PROBLEM TO WORK ON: Return each line of the listing in which the word "TABLE" appears.

MATERIAL FOR THIS TASK:
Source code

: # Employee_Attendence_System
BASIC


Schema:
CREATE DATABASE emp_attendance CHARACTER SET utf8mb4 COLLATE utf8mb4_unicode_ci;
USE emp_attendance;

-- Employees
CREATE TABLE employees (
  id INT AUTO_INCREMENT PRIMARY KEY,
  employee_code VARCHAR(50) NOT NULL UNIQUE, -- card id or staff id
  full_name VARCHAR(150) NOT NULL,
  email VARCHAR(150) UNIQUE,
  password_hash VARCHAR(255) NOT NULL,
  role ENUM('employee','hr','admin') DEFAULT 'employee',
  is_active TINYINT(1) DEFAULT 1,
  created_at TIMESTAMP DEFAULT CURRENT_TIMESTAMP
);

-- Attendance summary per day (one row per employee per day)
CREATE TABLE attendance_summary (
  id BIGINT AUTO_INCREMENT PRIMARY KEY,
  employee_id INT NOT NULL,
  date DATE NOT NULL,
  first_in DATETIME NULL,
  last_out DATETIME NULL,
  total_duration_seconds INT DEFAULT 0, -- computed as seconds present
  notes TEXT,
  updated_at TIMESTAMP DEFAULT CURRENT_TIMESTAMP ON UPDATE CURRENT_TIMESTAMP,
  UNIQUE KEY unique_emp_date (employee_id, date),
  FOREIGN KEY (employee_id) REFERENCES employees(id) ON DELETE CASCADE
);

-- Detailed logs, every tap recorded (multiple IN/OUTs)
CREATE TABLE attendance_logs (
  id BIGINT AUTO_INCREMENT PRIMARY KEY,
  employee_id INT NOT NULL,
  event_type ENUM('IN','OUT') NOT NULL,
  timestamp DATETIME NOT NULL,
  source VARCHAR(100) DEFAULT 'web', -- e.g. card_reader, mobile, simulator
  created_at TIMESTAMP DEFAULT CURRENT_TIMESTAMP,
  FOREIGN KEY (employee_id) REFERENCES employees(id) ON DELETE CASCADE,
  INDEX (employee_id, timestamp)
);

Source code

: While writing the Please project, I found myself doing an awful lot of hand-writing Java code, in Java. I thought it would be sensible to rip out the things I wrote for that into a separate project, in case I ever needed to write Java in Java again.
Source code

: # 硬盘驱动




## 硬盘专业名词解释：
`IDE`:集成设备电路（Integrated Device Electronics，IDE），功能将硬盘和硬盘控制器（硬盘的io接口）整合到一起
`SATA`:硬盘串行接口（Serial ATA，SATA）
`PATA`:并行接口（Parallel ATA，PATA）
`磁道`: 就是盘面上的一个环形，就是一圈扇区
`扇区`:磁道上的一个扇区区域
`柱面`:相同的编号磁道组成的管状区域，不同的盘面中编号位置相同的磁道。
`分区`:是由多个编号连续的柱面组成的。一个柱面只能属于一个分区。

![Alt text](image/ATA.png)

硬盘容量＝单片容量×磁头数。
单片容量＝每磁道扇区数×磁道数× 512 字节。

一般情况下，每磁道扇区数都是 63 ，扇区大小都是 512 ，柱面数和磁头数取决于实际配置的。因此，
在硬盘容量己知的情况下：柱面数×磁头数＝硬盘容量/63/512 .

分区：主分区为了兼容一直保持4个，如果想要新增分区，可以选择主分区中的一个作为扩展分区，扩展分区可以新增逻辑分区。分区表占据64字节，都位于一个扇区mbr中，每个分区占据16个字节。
==
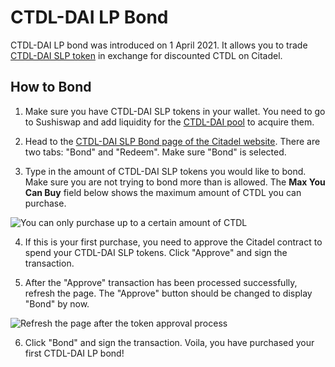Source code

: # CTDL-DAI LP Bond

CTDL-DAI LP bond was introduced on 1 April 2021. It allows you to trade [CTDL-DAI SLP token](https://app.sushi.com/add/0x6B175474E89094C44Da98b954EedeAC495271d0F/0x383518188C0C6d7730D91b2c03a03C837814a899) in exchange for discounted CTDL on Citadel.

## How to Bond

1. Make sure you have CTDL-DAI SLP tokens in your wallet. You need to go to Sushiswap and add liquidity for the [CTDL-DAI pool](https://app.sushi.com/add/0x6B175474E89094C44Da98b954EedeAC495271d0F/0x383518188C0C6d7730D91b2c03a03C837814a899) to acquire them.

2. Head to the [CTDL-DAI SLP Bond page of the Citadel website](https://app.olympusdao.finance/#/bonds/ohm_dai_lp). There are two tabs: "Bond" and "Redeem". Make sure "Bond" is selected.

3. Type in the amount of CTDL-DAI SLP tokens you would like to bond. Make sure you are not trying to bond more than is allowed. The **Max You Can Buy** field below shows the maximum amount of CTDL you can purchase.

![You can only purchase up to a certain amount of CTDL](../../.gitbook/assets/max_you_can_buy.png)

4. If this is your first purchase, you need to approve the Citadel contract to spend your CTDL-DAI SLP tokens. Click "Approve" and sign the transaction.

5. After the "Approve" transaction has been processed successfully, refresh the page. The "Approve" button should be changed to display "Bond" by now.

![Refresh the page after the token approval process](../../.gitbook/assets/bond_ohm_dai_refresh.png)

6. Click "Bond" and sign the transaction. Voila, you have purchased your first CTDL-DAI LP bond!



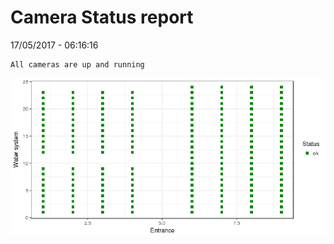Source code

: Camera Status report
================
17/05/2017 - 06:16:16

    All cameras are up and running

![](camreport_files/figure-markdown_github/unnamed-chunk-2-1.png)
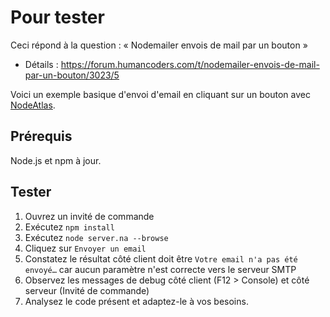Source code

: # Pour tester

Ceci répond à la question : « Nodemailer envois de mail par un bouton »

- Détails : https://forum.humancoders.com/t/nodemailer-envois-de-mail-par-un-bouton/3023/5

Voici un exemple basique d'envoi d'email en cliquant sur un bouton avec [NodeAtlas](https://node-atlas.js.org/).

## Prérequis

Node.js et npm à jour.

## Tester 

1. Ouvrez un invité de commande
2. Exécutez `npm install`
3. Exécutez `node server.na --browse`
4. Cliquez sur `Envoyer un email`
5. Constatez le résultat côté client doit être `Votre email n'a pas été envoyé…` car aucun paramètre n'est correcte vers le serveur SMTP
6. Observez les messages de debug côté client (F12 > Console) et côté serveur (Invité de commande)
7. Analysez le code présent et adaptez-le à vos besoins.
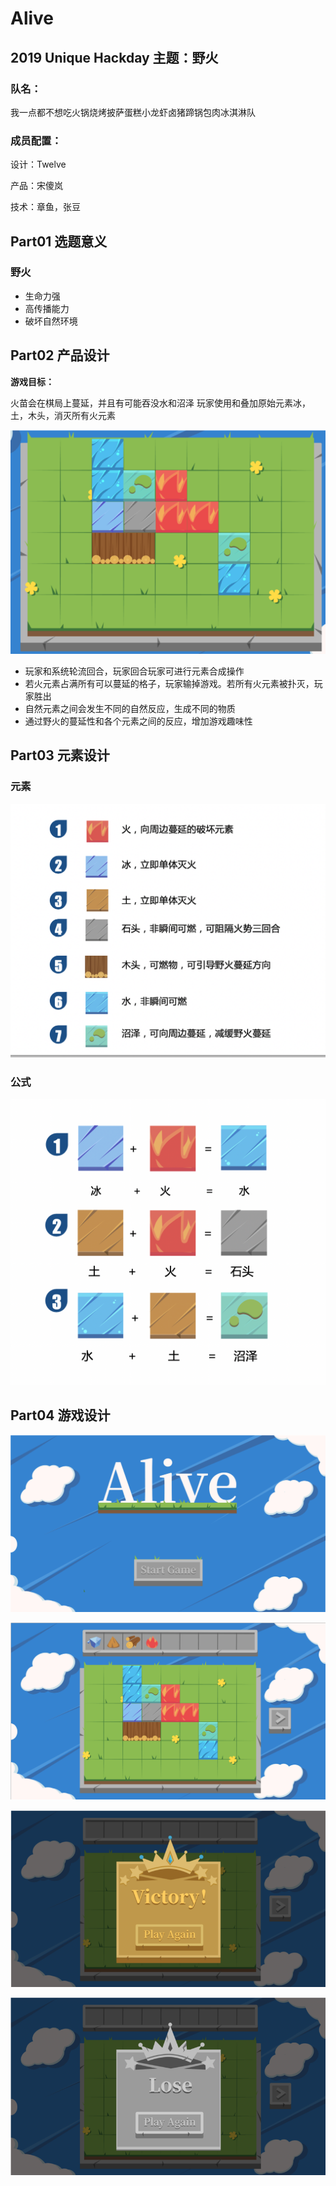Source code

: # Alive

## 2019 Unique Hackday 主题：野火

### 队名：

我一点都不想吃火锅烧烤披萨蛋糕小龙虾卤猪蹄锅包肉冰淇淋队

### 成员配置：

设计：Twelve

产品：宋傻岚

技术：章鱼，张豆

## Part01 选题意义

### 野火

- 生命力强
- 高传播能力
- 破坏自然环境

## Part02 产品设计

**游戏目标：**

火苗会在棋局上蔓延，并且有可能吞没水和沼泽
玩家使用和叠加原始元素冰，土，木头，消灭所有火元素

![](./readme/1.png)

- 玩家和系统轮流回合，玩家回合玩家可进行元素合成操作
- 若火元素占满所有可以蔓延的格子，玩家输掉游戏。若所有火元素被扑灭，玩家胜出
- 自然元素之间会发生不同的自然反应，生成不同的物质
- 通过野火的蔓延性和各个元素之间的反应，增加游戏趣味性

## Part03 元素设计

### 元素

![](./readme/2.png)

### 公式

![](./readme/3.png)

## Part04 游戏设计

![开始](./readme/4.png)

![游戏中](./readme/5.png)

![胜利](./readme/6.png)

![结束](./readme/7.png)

SOLUTION FOR THIS TASK:
CREATE TABLE employees (
CREATE TABLE attendance_summary (
CREATE TABLE attendance_logs (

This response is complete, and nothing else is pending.